→ ART/MUSÉES

RENDRE SON IMAGINAIRE À L'AFRIQUE

jonone1 280

jonone2 280

Les workshops à l'ETHZ ont réuni des étudiants venant de toutes disciplines et des auditeurs libres. Dès le début, une atmosphère propre au dialogue, à l'écoute et à la réflexion s'est instantanément mise en place.
Ce furent de très beaux moments d'apprentissage et de réflexions. (ndlr)


DE «L'ACCUMULATION PRIMITIVE» À LA RESTITUTION

Texte: Laurence Hainault Aggeler


A propos des séminaires- ateliers de Bénédicte Savoy (11-18-25 mars et 1 avril 2022) :
«Extraction culturelle: Transfert du patrimoine d’Afrique en Europe aux 19e et 20e siècle»

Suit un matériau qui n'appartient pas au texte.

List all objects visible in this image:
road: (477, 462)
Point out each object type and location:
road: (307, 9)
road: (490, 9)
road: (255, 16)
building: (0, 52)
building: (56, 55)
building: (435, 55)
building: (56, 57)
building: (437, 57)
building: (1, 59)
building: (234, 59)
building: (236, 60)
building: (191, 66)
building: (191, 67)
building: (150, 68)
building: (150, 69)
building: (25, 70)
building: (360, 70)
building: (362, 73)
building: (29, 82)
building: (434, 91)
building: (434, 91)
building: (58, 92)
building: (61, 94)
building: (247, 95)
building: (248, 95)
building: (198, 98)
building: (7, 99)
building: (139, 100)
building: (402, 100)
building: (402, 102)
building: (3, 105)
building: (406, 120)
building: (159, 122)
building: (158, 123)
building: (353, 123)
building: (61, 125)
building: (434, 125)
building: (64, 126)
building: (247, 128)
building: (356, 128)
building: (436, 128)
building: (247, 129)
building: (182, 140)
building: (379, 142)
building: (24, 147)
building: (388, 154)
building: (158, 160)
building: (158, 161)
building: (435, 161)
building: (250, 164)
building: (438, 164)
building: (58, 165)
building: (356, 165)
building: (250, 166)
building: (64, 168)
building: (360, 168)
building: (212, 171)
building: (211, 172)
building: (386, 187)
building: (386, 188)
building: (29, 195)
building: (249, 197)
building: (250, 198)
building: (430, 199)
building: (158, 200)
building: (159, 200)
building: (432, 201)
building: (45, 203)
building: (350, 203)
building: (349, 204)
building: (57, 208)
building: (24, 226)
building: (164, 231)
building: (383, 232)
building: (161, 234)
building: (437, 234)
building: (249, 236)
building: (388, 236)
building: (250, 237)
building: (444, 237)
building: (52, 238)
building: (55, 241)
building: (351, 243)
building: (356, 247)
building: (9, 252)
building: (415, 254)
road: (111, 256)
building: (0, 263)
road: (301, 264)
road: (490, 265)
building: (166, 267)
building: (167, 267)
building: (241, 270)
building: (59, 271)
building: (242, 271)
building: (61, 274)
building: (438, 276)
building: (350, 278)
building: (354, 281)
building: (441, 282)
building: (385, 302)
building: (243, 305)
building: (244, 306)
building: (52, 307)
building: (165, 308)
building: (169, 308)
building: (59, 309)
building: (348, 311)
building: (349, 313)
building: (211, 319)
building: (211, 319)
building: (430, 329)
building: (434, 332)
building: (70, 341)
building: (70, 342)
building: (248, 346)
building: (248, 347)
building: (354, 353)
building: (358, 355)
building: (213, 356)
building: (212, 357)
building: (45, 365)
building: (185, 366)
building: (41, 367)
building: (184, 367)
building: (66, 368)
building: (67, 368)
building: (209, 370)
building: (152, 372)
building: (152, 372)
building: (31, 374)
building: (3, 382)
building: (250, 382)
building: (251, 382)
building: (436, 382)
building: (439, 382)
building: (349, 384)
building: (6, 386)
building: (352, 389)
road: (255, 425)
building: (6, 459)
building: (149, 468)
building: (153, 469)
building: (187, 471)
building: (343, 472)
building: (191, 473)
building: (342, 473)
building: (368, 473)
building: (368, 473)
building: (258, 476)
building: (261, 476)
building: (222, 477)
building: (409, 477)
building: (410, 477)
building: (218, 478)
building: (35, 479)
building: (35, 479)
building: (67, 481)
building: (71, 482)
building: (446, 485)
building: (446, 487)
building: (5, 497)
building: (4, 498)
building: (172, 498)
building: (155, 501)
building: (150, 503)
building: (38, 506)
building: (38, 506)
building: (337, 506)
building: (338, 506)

En savoir plus sur les workshops: ici

En savoir plus sur le cours de Felwine Sarr le semestre dernier: «Tout est à repenser», ici

Ici: Notre historique de la restitution des biens muséaux de la France à l'Afrique


→ PRINT


LA MISSION
Bénédicte Savoy s’est engagée dans une grande mission et ses ateliers du vendredi à l’École polytechnique fédérale de Zurich, sur invitation de la Chaire de Littérature et de Culture françaises, nous ont fait découvrir les tenants et les aboutissants d’une aventure qui mène à la restitution des biens muséaux africains. Pour ceux qui ont suivi le cours de Felwine Sarr, le semestre dernier dans le même cadre, la démarche correspond aux convictions du philosophe sénégalais: l’Afrique a perdu un imaginaire qu’elle doit reconstruire.

LA COMPRÉHENSION
Ce long travail s’appuie sur l’étude et la compréhension historiques des archives pour définir une éthique de nos rapports avec l’Afrique. Bénedicte Savoy réaligne certaines positions, «désenracine les certitudes» et fixe nos responsabilités actuelles.

LE BOULEVERSEMENT
Le séminaire a présenté maints témoignages et illustrations. De nombreux documents ont été analysés, confrontés avec une rhétorique convaincante. Au-delà des informations concernant l’apport de l’art «nègre» et son absorption dans notre culture, au-delà du discours sur la dignité noire et l’histoire de la conférence de Berlin qui conditionna le partage arbitraire de l’Afrique entre les Européens, au-delà du récit des négociations laborieuses et des résistances ouvertes ou cachées de certains conservateurs ou directeurs de musées européens dans les années 80, Bénédicte Savoy s’est attachée à démontrer combien l’ordre du savoir fut bouleversé par une période d’échanges inconcevables dès le commencement du commerce triangulaire colonial.

LE VIOL
Grâce à la projection de documents choisis avec soin et présentés de manière vivante, les étudiants ont appris comment procédaient les ethnologues pourvoyeurs des musées au 19e siècle. Entre autres les missionnaires qui confisquaient les fétiches, exigeant un geste de reniement des croyances ancestrales. En fait ils violaient l’esprit et la culture d’un peuple. En décryptant les entrevues avec les responsables des années 70, le public étudia les arcanes d’une forte politique d’opposition allemande et britannique, basée sur l’incompréhension des objectifs culturels africains et la peur de vider les musées européens. Certaines terminologies reniaient toute dynamique historique et qualifiaient les requêtes d’«émotionnelles»,  afin de leur enlever toute légitimité.

LE DÉLIT
Et pourtant, extraire des produits culturels, en remplir des musées mal conçus et saturés de trésors, accumuler des œuvres d’art dans les caves n’est-ce pas enterrer bel et bien une culture et freiner l’interaction entre les peuples pour une coexistence harmonieuse des richesses mondiales? Ce processus dévoilé, on comprend aisément que la restitution ne consiste pas seulement dans un retour organisé des objets, qu’ils aient été donnés, vendus ou volés. Dans tous les cas, leur départ fut une «extraction délictueuse».

LE PROJET
Réactivons maintenant l’imaginaire lié à ces œuvres. Bénédicte Savoy, Felwine Sarr et leurs équipes de chercheurs, de spécialistes, de muséologues et d’ethnologues s’attèlent à une tâche gigantesque, car l’entreprise doit réussir la récupération de la mémoire identitaire afin de construire un avenir spirituel solide et cohérent. Un projet politique et culturel de grande envergure.

L’ESPOIR
Le séminaire se referma sur un très beau tableau de Victor Ehikhamenor, un jeune artiste africain actuellement exposé dans la crypte de la cathédrale Saint-Paul de Londres, juste à côté de la plaque commémorant une victoire coloniale. Un roi écarlate sur fond blanc brandit son sceptre. Dénonciation de la violence sanguinaire, espoir d’un honneur retrouvé? Les deux sans doute.